The Intellectual Laziness Behind Attributing Poverty to Laziness
Today, there are more than 335 million people living in America.
More than 258 million are over the age of 18, 189 million of whom are between the ages of 18 and 64.
There were 160,138,000 people employed in the United States in January 2023.
Pause. What do these numbers mean? The answer to that question can range from ‘nothing’ to ‘everything’ to ‘it depends’ to, ‘you can make numbers mean whatever you want them to mean’.
Fair. So let’s start with an underlying question that we have been trying to get a reasonable answer to for the better half of a decade.
UNDERLYING QUESTION: Are there enough well-paying jobs in the United States?
💵‘Well-paying’ refers to jobs that pay above poverty rates. Yes, a very low bar.
📠‘Enough’ means to cover the 189 million adults between the ages of 18 and 64. Again, very low bar, especially considering less people are retiring and a lot of jobs go to people under 18.
🎓There are approximately 12 million full-time college students today. And yet, 43 percent of all full-time undergraduate students are employed, working more than 20-hours per week.
🧠None of the above numbers consider physical and neuro abilities, both of which influence the employability of the people behind them.
🍼None of the above numbers consider parents who voluntarily opt-out of the formal workplace, choosing instead to be a full-time parent.
That’s right, there is a lot of additional context that could sway the actual number of working adults or adults who desire to work today.
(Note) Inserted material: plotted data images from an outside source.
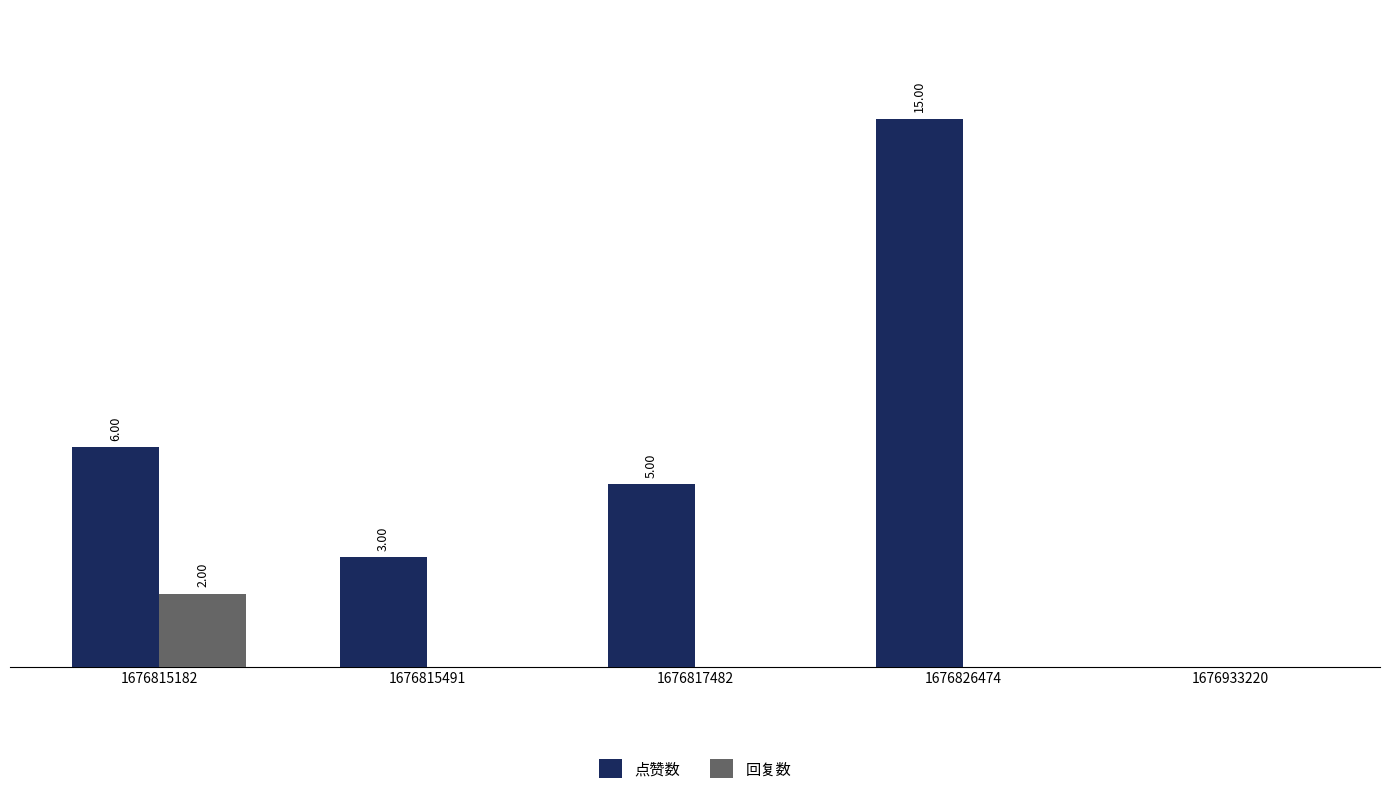

Which series changed the most between 1676815491 and 1676826474?

点赞数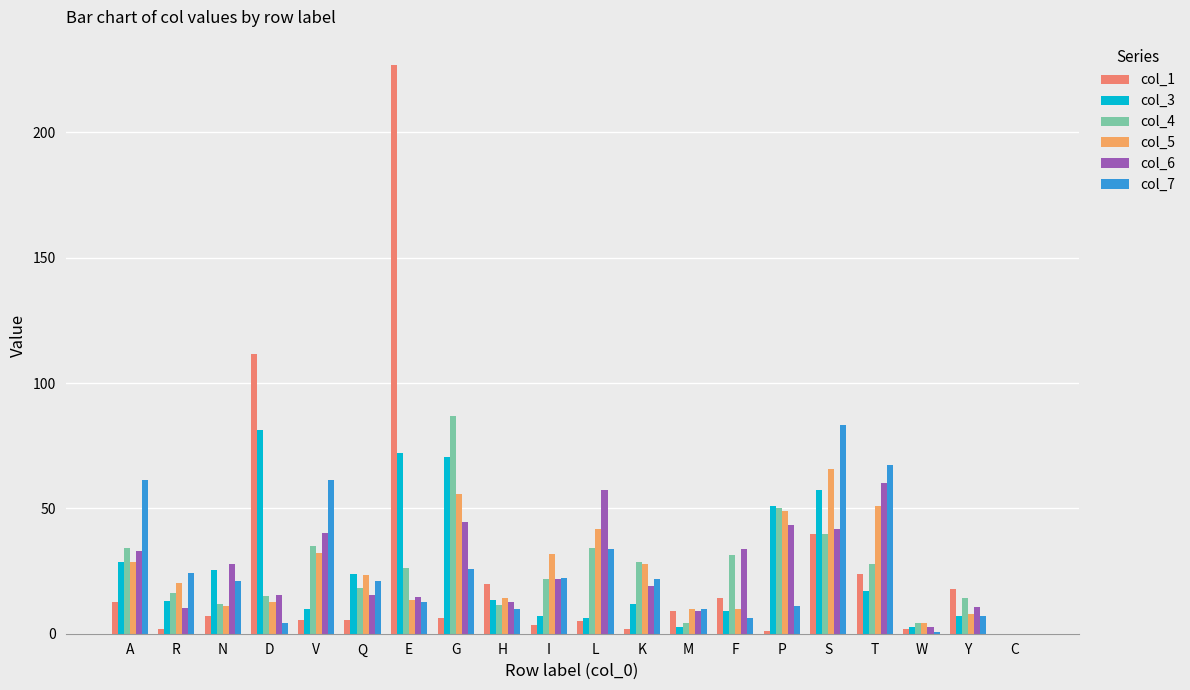

Reading left to right, transcribe all the data shown in this chart.

col_1: 12.7	1.9	6.9	111.5	5.5	5.6	226.7	6.3	19.9	3.6	5.3	1.9	9.2	14.4	0.9	39.8	23.8	1.8	17.8	0.0
col_3: 28.8	13.1	25.6	81.1	9.8	23.7	72.1	70.3	13.3	7.2	6.3	11.7	2.7	8.9	51.1	57.4	17.2	2.6	7.1	0.0
col_4: 34.0	16.2	11.7	15.2	35.0	18.2	26.1	86.9	11.6	21.9	34.0	28.5	4.5	31.2	50.1	39.6	27.6	4.3	14.3	0.0
col_5: 28.7	20.1	11.0	12.7	32.1	23.3	13.6	55.9	14.2	31.7	41.7	27.8	9.8	9.7	49.1	65.6	50.9	4.4	7.9	0.0
col_6: 33.1	10.1	27.9	15.3	40.3	15.5	14.8	44.6	12.6	21.7	57.5	19.0	9.0	33.9	43.5	41.7	60.0	2.7	10.6	0.0
col_7: 61.2	24.2	20.9	4.4	61.4	20.9	12.6	25.9	9.7	22.2	33.8	21.7	9.8	6.1	10.9	83.4	67.4	0.9	7.1	0.0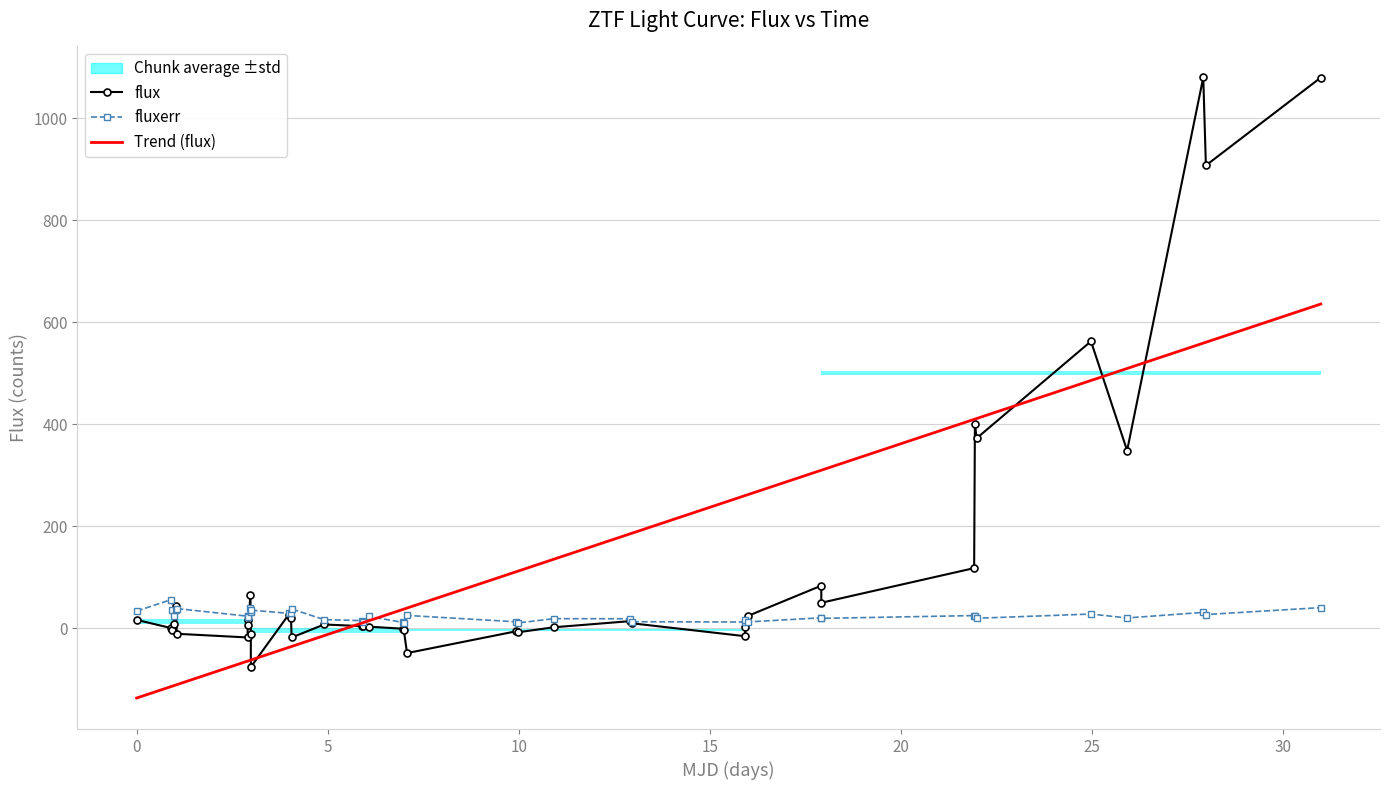

What is the maximum value for fluxerr?

56.3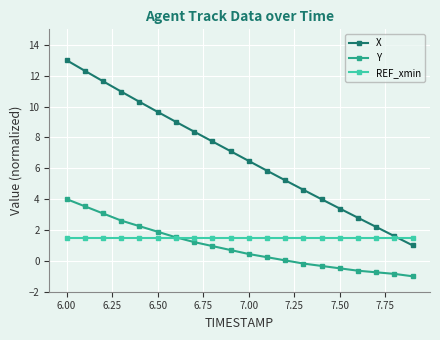

True or false: X and Y cross at least once.

False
And yet, the underlying question must be asked and answered, not held back by the whataboutism’s that too often get in the way of having meaningful and necessary discussions.
And we need to talk about this question because as it stands today, far too many people are being called lazy for not doing whatever is necessary to get a higher paying job — to do better for themselves and their family. But the question is, again, are there enough well-paying jobs?